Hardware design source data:
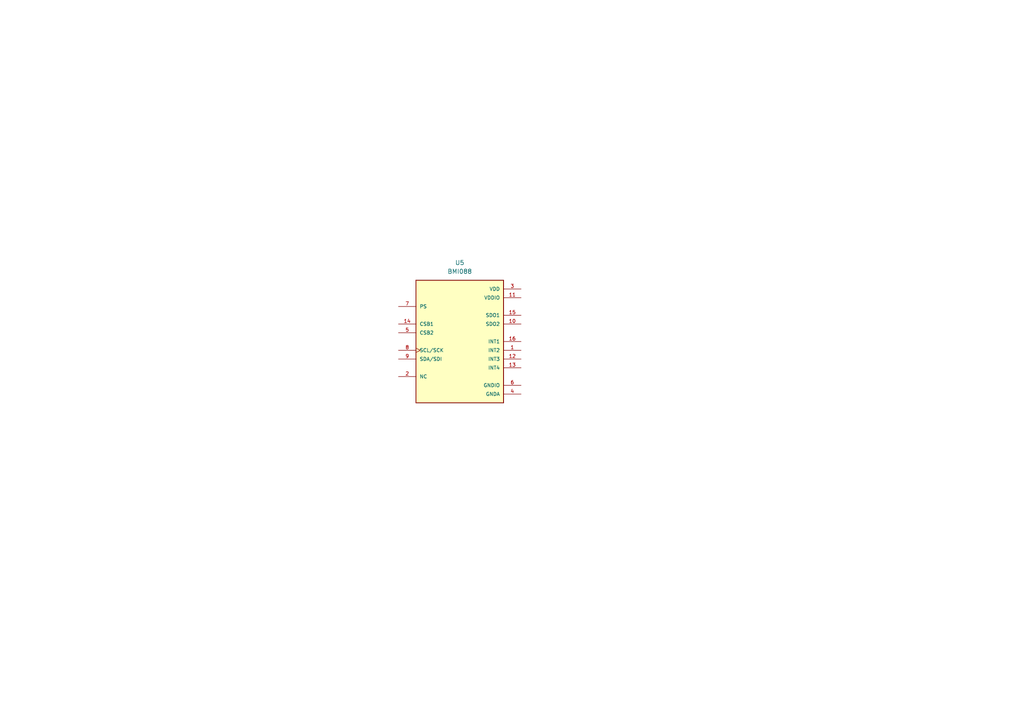
<source format=kicad_sch>
(kicad_sch (version 20230121) (generator eeschema)

  (uuid a024ca66-aaab-4f94-903d-0b9d0fdd358e)

  (paper "A4")

  


  (symbol (lib_id "BMI088:BMI088") (at 133.35 99.06 0) (unit 1)
    (in_bom yes) (on_board yes) (dnp no) (fields_autoplaced)
    (uuid abd0aee5-fd22-4817-98a9-2ad5a2eeb136)
    (property "Reference" "U5" (at 133.35 76.2 0)
      (effects (font (size 1.27 1.27)))
    )
    (property "Value" "BMI088" (at 133.35 78.74 0)
      (effects (font (size 1.27 1.27)))
    )
    (property "Footprint" "PQFN50P450X300X100-16N" (at 133.35 99.06 0)
      (effects (font (size 1.27 1.27)) (justify bottom) hide)
    )
    (property "Datasheet" "" (at 133.35 99.06 0)
      (effects (font (size 1.27 1.27)) hide)
    )
    (property "MF" "Bosch Sensortec" (at 133.35 99.06 0)
      (effects (font (size 1.27 1.27)) (justify bottom) hide)
    )
    (property "PURCHASE-URL" "https://pricing.snapeda.com/search/part/BMI088/?ref=eda" (at 133.35 99.06 0)
      (effects (font (size 1.27 1.27)) (justify bottom) hide)
    )
    (property "PACKAGE" "VFLGA-16 Bosch Sensortec" (at 133.35 99.06 0)
      (effects (font (size 1.27 1.27)) (justify bottom) hide)
    )
    (property "PRICE" "None" (at 133.35 99.06 0)
      (effects (font (size 1.27 1.27)) (justify bottom) hide)
    )
    (property "MP" "BMI088" (at 133.35 99.06 0)
      (effects (font (size 1.27 1.27)) (justify bottom) hide)
    )
    (property "AVAILABILITY" "In Stock" (at 133.35 99.06 0)
      (effects (font (size 1.27 1.27)) (justify bottom) hide)
    )
    (property "DESCRIPTION" "Accelerometer, Gyroscope, 6 Axis Sensor I²C, SPI Output" (at 133.35 99.06 0)
      (effects (font (size 1.27 1.27)) (justify bottom) hide)
    )
    (pin "1" (uuid 8546924d-2279-46de-92d6-7c2e65854b14))
    (pin "10" (uuid 7b6f7559-6ce7-4644-9cd1-e471b736c60e))
    (pin "11" (uuid 536d00d6-51e7-4cf5-83b9-35e44266c177))
    (pin "12" (uuid c89a41a6-39ad-4e16-bbf9-0e8154f01ec5))
    (pin "13" (uuid 3129c3c2-1c86-40ea-837b-d62b4a9ab76d))
    (pin "14" (uuid 1ab86c17-f69d-4246-a016-d355ab551900))
    (pin "15" (uuid 44f697b6-7c1a-48e3-8c4d-4efa43beff8b))
    (pin "16" (uuid 7b2e677f-a2d1-42a7-b9e6-428c50827085))
    (pin "2" (uuid 6e0c17ec-c4e7-42e2-8a7b-8719e53d97af))
    (pin "3" (uuid 41135816-dc56-484c-ad11-120e18f38d91))
    (pin "4" (uuid 7b7a83e7-042f-4d5e-8060-0192bd553111))
    (pin "5" (uuid ef3a3bf1-b9f4-42a7-acc2-a8b66b94c930))
    (pin "6" (uuid a7db6c01-b457-4558-8fcc-a3925033d1c1))
    (pin "7" (uuid ef09accf-9a95-41b9-81eb-6ee9a4e821d3))
    (pin "8" (uuid f72547b3-8db1-49fa-8dc8-6f090705384b))
    (pin "9" (uuid 5bb73f3f-619e-4ee1-8be4-8282b7c14cf8))
    (instances
      (project "avionics_flight_computer"
        (path "/b1d299c5-d712-4abd-abfc-85bf9dc0241e/66c432f3-4350-4e27-8d50-e2249ac172ba"
          (reference "U5") (unit 1)
        )
      )
    )
  )
)

</source>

#### Activity:
Apart from the images, every line above is to be given again exactly.

#### Task answer:
<source format=kicad_sch>
(kicad_sch (version 20230121) (generator eeschema)

  (uuid a024ca66-aaab-4f94-903d-0b9d0fdd358e)

  (paper "A4")

  


  (symbol (lib_id "BMI088:BMI088") (at 133.35 99.06 0) (unit 1)
    (in_bom yes) (on_board yes) (dnp no) (fields_autoplaced)
    (uuid abd0aee5-fd22-4817-98a9-2ad5a2eeb136)
    (property "Reference" "U5" (at 133.35 76.2 0)
      (effects (font (size 1.27 1.27)))
    )
    (property "Value" "BMI088" (at 133.35 78.74 0)
      (effects (font (size 1.27 1.27)))
    )
    (property "Footprint" "PQFN50P450X300X100-16N" (at 133.35 99.06 0)
      (effects (font (size 1.27 1.27)) (justify bottom) hide)
    )
    (property "Datasheet" "" (at 133.35 99.06 0)
      (effects (font (size 1.27 1.27)) hide)
    )
    (property "MF" "Bosch Sensortec" (at 133.35 99.06 0)
      (effects (font (size 1.27 1.27)) (justify bottom) hide)
    )
    (property "PURCHASE-URL" "https://pricing.snapeda.com/search/part/BMI088/?ref=eda" (at 133.35 99.06 0)
      (effects (font (size 1.27 1.27)) (justify bottom) hide)
    )
    (property "PACKAGE" "VFLGA-16 Bosch Sensortec" (at 133.35 99.06 0)
      (effects (font (size 1.27 1.27)) (justify bottom) hide)
    )
    (property "PRICE" "None" (at 133.35 99.06 0)
      (effects (font (size 1.27 1.27)) (justify bottom) hide)
    )
    (property "MP" "BMI088" (at 133.35 99.06 0)
      (effects (font (size 1.27 1.27)) (justify bottom) hide)
    )
    (property "AVAILABILITY" "In Stock" (at 133.35 99.06 0)
      (effects (font (size 1.27 1.27)) (justify bottom) hide)
    )
    (property "DESCRIPTION" "Accelerometer, Gyroscope, 6 Axis Sensor I²C, SPI Output" (at 133.35 99.06 0)
      (effects (font (size 1.27 1.27)) (justify bottom) hide)
    )
    (pin "1" (uuid 8546924d-2279-46de-92d6-7c2e65854b14))
    (pin "10" (uuid 7b6f7559-6ce7-4644-9cd1-e471b736c60e))
    (pin "11" (uuid 536d00d6-51e7-4cf5-83b9-35e44266c177))
    (pin "12" (uuid c89a41a6-39ad-4e16-bbf9-0e8154f01ec5))
    (pin "13" (uuid 3129c3c2-1c86-40ea-837b-d62b4a9ab76d))
    (pin "14" (uuid 1ab86c17-f69d-4246-a016-d355ab551900))
    (pin "15" (uuid 44f697b6-7c1a-48e3-8c4d-4efa43beff8b))
    (pin "16" (uuid 7b2e677f-a2d1-42a7-b9e6-428c50827085))
    (pin "2" (uuid 6e0c17ec-c4e7-42e2-8a7b-8719e53d97af))
    (pin "3" (uuid 41135816-dc56-484c-ad11-120e18f38d91))
    (pin "4" (uuid 7b7a83e7-042f-4d5e-8060-0192bd553111))
    (pin "5" (uuid ef3a3bf1-b9f4-42a7-acc2-a8b66b94c930))
    (pin "6" (uuid a7db6c01-b457-4558-8fcc-a3925033d1c1))
    (pin "7" (uuid ef09accf-9a95-41b9-81eb-6ee9a4e821d3))
    (pin "8" (uuid f72547b3-8db1-49fa-8dc8-6f090705384b))
    (pin "9" (uuid 5bb73f3f-619e-4ee1-8be4-8282b7c14cf8))
    (instances
      (project "avionics_flight_computer"
        (path "/b1d299c5-d712-4abd-abfc-85bf9dc0241e/66c432f3-4350-4e27-8d50-e2249ac172ba"
          (reference "U5") (unit 1)
        )
      )
    )
  )
)

</source>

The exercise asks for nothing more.